Exercise details: Could you find each line of the data below that contains the word "Rendered" and copy those lines?

(Structured page parsing data)
········

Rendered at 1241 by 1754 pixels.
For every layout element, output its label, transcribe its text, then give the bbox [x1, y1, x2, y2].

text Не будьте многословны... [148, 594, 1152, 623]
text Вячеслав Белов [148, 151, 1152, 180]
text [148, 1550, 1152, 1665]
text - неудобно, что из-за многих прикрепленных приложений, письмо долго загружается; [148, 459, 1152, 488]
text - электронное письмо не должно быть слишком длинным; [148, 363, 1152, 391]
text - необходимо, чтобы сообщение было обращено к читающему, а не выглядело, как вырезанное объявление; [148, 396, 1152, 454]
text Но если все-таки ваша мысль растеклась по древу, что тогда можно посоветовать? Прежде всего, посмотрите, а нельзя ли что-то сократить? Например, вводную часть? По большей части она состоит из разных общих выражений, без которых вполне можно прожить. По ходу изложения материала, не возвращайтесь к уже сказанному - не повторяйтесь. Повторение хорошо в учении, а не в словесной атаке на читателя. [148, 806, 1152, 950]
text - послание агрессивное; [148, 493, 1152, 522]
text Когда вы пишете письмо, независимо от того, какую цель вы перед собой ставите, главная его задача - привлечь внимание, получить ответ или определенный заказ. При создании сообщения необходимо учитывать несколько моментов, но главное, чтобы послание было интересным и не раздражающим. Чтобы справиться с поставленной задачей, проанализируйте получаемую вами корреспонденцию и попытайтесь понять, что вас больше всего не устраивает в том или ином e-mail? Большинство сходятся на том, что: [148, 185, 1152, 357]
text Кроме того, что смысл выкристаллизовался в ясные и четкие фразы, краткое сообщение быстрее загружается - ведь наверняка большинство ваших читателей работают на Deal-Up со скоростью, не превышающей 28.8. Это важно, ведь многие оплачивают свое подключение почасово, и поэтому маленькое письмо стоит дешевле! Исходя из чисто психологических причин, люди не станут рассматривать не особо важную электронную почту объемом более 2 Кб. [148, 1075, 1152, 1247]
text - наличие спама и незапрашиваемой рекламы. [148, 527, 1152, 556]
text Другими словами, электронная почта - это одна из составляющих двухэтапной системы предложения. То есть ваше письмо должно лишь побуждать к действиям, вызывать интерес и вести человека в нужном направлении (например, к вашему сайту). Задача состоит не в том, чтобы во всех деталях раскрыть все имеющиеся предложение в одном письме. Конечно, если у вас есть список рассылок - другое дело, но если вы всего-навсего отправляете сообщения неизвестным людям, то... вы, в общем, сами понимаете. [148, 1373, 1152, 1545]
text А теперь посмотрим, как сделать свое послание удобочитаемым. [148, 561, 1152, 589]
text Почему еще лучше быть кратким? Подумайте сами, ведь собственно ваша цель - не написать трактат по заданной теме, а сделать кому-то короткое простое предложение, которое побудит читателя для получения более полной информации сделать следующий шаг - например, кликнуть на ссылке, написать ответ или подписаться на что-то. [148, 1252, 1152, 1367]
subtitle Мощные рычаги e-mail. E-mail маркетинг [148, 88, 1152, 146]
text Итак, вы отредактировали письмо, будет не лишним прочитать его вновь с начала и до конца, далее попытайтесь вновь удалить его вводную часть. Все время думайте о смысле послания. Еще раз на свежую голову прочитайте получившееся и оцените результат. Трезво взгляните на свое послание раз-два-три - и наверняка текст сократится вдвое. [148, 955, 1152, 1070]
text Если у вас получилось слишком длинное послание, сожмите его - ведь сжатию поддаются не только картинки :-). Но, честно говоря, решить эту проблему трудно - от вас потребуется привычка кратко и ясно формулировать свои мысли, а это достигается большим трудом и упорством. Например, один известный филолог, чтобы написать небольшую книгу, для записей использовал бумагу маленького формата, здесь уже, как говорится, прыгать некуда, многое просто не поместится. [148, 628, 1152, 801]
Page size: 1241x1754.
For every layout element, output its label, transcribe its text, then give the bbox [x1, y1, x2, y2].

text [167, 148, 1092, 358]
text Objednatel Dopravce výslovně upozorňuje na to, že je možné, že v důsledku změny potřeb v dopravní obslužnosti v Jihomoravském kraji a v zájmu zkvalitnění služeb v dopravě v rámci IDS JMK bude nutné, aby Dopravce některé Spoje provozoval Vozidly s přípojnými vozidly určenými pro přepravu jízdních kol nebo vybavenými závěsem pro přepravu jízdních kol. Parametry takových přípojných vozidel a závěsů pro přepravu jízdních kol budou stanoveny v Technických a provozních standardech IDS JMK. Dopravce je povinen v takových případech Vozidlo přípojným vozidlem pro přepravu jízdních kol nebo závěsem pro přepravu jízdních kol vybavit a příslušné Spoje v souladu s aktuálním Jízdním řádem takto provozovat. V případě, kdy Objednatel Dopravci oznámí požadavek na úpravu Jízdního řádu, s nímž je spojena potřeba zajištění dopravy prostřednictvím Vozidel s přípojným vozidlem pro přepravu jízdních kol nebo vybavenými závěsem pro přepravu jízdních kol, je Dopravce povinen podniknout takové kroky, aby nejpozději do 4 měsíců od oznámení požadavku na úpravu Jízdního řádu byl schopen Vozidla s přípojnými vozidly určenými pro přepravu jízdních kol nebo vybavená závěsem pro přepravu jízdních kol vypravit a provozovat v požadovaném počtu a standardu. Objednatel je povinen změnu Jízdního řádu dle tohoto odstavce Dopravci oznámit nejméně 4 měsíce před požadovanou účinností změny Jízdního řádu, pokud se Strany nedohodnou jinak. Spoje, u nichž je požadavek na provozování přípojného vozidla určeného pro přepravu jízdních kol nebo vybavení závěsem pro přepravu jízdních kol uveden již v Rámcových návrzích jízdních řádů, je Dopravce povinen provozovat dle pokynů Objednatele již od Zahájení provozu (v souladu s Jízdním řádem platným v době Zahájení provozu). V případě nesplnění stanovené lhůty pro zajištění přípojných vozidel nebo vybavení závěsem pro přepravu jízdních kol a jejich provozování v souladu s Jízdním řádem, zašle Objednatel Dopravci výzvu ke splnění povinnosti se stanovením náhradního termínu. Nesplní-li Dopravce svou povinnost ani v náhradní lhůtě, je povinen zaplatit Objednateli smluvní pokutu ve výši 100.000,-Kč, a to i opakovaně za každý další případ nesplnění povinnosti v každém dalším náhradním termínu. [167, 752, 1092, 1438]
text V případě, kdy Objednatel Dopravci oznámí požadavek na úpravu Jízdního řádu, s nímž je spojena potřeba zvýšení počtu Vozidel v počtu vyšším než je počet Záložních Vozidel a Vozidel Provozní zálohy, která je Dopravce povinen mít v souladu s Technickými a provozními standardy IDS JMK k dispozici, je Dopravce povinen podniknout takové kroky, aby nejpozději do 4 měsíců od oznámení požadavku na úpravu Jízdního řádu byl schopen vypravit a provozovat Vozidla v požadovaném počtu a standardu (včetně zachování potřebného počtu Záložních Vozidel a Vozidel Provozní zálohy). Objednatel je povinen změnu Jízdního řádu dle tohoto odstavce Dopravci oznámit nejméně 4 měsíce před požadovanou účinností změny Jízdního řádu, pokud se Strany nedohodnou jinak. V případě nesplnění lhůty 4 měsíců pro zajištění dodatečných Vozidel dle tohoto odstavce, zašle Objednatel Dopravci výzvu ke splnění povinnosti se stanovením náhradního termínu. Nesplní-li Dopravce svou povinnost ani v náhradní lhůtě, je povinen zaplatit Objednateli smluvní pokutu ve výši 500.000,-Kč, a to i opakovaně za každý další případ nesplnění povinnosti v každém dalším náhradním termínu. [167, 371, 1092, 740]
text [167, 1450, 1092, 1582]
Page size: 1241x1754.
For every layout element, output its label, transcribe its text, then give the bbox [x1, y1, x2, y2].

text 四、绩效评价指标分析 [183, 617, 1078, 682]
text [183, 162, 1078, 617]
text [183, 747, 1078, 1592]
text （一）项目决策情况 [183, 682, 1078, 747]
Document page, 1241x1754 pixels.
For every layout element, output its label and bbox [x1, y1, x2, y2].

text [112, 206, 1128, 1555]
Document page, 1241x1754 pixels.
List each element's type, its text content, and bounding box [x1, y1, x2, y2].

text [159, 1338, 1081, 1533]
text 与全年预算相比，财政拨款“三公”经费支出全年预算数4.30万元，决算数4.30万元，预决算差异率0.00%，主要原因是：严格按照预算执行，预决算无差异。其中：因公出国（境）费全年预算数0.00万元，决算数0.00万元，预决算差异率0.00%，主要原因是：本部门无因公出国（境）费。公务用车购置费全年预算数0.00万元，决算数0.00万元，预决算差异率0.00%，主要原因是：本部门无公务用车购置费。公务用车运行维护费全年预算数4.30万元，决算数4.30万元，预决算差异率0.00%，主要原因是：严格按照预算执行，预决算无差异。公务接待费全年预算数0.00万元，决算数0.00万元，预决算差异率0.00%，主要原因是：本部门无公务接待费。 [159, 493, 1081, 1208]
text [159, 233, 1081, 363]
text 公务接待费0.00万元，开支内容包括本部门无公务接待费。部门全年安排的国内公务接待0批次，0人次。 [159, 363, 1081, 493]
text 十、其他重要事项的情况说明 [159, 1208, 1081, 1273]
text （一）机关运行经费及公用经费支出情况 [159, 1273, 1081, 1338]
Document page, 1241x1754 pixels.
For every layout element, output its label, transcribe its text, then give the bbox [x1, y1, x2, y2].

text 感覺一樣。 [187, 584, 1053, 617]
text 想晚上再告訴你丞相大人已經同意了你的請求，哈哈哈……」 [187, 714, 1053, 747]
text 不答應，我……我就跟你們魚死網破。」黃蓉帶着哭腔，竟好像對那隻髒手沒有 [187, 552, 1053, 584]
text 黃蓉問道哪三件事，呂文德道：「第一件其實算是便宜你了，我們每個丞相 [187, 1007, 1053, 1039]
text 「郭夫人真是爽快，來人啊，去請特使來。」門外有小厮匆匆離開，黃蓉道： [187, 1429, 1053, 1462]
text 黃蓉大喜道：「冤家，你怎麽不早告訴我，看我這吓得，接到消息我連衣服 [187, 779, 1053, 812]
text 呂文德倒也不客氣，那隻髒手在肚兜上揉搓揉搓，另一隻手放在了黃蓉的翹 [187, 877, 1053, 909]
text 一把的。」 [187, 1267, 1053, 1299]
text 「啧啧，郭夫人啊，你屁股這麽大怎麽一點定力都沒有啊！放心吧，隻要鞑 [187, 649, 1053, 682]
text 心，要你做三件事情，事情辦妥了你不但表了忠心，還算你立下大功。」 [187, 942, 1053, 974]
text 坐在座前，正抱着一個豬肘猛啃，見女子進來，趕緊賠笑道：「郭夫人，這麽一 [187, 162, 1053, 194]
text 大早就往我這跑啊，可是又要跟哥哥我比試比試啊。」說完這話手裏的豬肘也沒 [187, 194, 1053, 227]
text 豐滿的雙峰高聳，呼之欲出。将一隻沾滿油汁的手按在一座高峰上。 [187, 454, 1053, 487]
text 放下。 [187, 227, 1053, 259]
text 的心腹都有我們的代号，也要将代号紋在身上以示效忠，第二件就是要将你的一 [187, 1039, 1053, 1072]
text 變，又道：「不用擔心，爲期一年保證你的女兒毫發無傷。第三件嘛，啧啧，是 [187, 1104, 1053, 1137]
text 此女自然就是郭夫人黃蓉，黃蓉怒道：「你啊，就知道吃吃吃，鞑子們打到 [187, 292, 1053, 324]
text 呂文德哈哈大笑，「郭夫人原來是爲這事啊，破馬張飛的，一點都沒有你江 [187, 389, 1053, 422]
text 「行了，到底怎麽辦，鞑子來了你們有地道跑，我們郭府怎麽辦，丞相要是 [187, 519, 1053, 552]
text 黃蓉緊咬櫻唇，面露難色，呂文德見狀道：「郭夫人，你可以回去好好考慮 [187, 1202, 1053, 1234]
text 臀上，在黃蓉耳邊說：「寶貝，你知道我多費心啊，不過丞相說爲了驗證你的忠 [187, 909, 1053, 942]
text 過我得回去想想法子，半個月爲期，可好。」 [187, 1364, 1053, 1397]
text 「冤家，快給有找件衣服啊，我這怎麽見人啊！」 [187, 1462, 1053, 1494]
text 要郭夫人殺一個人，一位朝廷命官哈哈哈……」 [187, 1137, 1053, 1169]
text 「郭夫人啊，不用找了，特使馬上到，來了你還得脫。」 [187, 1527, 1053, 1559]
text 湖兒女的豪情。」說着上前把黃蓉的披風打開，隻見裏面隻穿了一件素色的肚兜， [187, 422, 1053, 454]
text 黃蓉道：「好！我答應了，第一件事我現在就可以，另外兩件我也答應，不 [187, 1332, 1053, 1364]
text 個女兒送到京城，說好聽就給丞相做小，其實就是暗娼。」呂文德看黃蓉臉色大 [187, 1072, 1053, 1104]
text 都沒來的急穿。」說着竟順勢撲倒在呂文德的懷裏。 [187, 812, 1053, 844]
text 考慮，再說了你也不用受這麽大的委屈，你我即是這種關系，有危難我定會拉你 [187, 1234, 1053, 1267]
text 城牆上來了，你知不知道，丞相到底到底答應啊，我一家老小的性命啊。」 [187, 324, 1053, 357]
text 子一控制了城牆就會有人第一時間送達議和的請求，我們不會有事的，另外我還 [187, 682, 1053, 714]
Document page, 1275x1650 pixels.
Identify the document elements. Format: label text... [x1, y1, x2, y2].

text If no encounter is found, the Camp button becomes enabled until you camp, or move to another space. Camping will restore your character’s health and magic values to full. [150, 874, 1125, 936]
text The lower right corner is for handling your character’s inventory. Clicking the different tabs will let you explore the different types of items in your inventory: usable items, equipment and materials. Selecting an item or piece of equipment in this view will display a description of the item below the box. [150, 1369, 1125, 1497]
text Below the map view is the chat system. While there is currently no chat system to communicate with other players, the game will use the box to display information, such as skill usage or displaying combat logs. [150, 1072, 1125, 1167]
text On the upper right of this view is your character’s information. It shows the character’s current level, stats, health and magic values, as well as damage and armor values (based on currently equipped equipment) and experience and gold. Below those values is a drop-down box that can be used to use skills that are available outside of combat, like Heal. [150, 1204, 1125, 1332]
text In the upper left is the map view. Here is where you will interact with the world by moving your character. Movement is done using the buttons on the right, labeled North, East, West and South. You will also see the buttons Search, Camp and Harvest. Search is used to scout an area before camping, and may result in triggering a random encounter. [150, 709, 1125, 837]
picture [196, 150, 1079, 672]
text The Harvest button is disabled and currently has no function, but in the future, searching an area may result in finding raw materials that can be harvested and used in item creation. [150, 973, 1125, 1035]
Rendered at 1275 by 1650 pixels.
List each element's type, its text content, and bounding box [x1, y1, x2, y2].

········

Solution to this task:
Rendered at 1241 by 1754 pixels.
Rendered at 1275 by 1650 pixels.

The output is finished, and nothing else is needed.